Проблема, в «объяснительных моделях» и тех самых «аппроксимирующих паттернах» (динамических стереотипах), которые мы используем. То есть, в том, что мы обычно считаем своим «знанием» и «познанием».
Именно эти «фундаментальные фикции» нам и следует переосмыслить: не «знание» и «познание», как таковые, являются нашим инструментом взаимодействия с реальностью, а те состояния, которые мы можем побуждать в своем мозге с помощью практик инициированного незнания («Я знаю, что я ничего не знаю») и длимой озадаченности («Что происходит на самом деле?»), сопровождающейся сбором фактов и практиками реконструкции реальности, разрабатываемых методологией мышления.
Остановимся на этом подробнее: если то, как мы взаимодействуем с реальностью, и, соответственно, те факты, которые мы можем из нее извлечь, определяется предустановленными в нас интенциями, то очевидно, что мы не можем заметить искажений, происходящих при сборе фактов.
То есть, сами наши фактические действия, как выясняется, нам совершенно неочевидны: вместо того, чтобы познавать реальность, мы реализуем какие-то иные свои интенции, которые не идентифицируем как движущие нами (и нашим «познанием») силы. Впрочем, мы опознаем их вот таким вот обобщенным и сомнительным образом – как «акт познания».
Именно поэтому методологические «практики» оказываются куда важнее «знаний» и «познания»: если реальность действительно не сокрыта от нас (а было бы странно нечто иное – кому и зачем понадобилось бы ее от нас скрывать?), то вопрос лишь в том, сможем ли мы сорвать с нее покров «очевидности», и насколько внимательно будем в нее затем вглядываться.
Парадоксальность ситуации, таким образом, в том, что нам надлежит угадывать «несокрытое», которое мы сами же от себя и скрываем.
38. Нам кажется, например, что язык представляет собой достаточно простую конструкцию: какие-то слова обозначают предметы (существительные), какие-то – действия этих предметов (глаголы), а какие-то – их признаки (прилагательные). Плюс еще чуточку разных нюансов – личные имена, местоимения, деепричастные обороты и т. д.

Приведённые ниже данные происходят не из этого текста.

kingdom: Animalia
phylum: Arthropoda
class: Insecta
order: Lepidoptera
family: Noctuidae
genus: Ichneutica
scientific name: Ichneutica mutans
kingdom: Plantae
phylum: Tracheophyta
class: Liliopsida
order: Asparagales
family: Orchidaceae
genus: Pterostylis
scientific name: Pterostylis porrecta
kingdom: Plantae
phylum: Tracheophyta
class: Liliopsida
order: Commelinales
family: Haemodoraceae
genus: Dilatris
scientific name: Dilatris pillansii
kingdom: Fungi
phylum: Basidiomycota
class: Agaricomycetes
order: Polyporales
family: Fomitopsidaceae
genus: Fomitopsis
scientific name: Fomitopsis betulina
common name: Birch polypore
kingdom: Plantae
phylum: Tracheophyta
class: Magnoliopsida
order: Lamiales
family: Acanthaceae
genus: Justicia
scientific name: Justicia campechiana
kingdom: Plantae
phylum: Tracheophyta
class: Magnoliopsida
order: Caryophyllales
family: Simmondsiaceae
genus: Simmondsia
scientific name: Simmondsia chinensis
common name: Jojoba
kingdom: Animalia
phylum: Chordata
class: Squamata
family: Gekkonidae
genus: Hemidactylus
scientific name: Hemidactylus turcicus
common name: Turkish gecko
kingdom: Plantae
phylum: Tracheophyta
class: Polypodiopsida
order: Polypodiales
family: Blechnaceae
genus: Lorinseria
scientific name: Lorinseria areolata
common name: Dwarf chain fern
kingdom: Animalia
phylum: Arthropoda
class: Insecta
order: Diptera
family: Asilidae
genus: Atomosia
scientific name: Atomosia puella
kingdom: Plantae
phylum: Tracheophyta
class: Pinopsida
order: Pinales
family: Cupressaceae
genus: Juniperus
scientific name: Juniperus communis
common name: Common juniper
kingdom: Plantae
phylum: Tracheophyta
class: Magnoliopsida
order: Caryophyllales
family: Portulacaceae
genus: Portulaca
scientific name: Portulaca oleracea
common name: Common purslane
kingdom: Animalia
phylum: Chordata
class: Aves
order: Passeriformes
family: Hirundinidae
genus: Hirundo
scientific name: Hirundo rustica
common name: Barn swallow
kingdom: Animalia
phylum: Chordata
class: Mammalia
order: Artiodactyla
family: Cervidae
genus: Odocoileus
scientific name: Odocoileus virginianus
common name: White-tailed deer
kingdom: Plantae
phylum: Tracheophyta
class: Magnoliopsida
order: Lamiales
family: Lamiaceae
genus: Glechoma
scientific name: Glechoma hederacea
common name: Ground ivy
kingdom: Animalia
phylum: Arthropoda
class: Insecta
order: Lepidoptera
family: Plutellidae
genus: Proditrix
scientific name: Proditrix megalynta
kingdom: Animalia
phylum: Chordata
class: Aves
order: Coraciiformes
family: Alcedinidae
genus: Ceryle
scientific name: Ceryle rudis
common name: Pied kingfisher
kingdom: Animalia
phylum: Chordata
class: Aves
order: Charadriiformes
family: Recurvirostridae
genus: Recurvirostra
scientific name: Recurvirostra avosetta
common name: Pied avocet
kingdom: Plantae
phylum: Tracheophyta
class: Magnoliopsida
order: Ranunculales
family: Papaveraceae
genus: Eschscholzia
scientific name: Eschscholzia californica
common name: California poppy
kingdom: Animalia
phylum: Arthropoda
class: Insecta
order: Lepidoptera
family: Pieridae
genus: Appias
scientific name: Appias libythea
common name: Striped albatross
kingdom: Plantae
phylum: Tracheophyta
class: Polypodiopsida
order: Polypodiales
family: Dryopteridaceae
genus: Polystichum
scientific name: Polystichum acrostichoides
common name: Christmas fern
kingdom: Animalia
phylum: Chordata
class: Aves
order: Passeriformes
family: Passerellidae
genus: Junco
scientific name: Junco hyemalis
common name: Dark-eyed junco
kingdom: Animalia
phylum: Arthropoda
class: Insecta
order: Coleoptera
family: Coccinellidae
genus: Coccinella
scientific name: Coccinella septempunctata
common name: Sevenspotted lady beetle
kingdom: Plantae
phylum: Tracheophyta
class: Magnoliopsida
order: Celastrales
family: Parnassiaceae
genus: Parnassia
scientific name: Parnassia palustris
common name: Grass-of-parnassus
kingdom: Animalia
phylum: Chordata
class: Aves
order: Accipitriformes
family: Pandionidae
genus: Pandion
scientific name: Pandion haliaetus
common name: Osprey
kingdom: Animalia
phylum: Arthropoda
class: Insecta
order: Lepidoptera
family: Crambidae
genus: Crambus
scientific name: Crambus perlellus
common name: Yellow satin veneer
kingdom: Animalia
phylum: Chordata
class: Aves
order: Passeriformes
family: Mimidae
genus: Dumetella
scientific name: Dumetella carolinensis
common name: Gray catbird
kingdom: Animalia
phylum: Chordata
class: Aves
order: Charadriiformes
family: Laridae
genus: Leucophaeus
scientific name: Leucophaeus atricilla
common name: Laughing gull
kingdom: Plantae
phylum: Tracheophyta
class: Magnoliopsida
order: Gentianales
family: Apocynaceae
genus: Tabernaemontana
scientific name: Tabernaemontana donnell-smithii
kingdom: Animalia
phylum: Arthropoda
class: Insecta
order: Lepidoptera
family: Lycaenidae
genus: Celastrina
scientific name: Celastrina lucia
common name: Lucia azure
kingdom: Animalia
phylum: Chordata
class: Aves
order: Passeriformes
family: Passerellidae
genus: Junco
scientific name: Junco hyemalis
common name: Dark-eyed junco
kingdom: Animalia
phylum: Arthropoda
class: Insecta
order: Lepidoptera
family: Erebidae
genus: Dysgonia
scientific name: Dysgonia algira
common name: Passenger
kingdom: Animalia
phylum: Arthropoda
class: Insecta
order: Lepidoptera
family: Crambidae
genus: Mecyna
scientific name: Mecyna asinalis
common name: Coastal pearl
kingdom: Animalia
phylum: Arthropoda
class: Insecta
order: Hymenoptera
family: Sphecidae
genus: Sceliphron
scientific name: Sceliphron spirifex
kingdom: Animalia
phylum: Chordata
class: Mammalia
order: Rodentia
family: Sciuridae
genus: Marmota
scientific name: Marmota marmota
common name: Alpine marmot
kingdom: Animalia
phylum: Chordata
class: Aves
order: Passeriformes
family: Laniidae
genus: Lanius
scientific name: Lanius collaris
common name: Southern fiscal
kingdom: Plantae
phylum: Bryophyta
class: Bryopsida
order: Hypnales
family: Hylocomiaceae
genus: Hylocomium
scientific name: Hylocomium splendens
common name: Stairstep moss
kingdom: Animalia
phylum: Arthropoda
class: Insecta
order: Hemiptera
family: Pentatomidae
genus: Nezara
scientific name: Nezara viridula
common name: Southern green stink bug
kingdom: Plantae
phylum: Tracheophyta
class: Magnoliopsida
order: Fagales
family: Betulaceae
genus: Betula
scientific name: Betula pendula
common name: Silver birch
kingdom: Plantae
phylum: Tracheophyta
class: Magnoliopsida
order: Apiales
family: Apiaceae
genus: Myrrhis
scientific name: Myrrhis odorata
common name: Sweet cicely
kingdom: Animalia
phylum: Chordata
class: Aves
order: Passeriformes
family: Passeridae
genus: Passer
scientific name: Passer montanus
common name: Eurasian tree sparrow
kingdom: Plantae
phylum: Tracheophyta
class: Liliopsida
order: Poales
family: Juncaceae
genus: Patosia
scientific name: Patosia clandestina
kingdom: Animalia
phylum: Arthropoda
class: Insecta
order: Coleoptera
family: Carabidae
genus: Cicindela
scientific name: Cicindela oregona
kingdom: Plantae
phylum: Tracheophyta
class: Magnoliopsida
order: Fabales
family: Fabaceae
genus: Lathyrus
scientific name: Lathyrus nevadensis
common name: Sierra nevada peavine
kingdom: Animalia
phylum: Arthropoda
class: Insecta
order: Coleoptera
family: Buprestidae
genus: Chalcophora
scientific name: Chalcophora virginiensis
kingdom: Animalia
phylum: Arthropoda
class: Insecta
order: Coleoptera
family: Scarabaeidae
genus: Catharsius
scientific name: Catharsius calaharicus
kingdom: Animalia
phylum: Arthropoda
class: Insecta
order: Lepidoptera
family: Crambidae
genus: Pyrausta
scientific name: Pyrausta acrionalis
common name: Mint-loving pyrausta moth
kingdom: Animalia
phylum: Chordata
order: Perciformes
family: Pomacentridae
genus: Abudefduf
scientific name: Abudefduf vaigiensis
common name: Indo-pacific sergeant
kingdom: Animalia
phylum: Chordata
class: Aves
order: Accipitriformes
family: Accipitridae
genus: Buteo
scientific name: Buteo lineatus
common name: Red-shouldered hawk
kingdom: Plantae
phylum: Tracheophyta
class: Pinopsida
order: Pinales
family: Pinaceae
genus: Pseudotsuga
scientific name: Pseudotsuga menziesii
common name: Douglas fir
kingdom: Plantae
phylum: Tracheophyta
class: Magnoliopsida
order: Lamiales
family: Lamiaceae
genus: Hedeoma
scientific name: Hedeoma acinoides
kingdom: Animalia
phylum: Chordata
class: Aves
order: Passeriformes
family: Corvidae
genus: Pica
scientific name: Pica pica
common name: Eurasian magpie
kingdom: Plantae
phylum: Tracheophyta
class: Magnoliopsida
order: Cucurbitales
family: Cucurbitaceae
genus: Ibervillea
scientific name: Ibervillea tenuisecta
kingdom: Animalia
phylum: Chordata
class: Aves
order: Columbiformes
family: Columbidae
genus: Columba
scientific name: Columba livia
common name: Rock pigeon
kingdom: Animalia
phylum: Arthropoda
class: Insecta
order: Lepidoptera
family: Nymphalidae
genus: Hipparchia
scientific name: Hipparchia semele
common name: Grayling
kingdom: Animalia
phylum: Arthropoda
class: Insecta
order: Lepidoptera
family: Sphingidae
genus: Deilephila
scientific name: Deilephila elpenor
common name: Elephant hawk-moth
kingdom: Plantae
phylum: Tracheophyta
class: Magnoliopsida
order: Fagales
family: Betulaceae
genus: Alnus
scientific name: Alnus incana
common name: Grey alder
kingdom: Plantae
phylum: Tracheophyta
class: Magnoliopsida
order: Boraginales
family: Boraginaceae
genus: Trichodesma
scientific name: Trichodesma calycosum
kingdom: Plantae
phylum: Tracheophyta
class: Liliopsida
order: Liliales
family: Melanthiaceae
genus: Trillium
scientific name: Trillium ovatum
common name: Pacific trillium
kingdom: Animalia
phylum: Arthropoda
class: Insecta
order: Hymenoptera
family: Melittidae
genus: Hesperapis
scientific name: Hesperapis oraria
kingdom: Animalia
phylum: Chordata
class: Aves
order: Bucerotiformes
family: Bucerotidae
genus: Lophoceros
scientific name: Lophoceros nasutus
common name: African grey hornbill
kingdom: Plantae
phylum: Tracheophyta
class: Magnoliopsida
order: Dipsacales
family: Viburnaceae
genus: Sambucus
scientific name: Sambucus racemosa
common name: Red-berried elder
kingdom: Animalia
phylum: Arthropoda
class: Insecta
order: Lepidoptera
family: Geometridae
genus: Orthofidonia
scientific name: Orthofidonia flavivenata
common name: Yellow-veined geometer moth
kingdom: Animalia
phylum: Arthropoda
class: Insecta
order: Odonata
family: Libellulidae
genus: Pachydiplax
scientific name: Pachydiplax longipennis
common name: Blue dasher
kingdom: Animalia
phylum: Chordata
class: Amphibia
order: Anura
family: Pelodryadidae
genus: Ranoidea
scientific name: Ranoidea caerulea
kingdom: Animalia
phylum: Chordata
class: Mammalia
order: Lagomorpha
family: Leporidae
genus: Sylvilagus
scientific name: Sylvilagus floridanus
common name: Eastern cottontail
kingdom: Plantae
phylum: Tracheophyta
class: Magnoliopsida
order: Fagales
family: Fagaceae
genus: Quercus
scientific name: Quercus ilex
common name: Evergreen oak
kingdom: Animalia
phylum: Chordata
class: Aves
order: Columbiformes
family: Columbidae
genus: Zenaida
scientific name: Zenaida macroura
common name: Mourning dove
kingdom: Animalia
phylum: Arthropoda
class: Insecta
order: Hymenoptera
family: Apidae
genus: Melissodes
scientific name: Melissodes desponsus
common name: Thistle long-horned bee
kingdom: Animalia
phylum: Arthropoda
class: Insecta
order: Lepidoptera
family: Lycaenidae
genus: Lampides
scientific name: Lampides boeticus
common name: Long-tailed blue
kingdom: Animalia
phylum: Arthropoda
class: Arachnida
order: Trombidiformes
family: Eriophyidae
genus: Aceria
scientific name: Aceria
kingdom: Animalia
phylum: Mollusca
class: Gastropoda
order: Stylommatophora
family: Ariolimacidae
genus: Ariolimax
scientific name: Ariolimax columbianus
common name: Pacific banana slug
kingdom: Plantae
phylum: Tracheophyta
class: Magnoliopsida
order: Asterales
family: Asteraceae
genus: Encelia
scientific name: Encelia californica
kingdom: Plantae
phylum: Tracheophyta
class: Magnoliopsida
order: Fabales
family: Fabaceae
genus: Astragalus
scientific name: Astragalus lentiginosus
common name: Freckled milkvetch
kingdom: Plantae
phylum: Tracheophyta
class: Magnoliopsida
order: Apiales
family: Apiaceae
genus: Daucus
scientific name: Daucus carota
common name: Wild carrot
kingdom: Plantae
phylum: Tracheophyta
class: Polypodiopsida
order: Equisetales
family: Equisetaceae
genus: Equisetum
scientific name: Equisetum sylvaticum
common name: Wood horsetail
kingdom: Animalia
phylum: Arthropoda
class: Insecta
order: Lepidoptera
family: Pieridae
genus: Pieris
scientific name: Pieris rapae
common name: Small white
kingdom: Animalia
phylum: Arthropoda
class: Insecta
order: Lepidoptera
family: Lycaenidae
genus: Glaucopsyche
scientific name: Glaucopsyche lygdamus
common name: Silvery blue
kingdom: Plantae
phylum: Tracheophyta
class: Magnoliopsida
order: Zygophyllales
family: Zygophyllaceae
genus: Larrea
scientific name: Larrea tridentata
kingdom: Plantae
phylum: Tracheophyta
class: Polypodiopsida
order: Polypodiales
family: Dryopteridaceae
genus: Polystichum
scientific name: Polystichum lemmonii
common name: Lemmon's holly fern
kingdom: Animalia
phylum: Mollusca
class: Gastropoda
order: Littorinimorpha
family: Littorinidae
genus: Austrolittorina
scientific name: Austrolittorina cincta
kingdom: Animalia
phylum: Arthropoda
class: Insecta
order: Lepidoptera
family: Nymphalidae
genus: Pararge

Стивен Пинкер показал, насколько подобные рассуждения наивны. Язык, как выясняется, представляет собой куда более сложную структуру: в действительности, за понятиями, которые мы используем, кроется наше понимание причинности (казуальности), целей (намерений), пространственных и временных отношений и т. д.[125]
Иными словами, Пинкер как бы говорит нам: есть то, как вы привыкли понимать язык, потому что это простая и удобная схема с существительными, глаголами, прилагательными и т. д., но на самом деле, язык детерминирован куда более фундаментальными принципами, которые мы не замечаем, хотя именно они, как оказывается, точно указывают на то, кто мы есть, и каким образом мы организуем мир вокруг себя.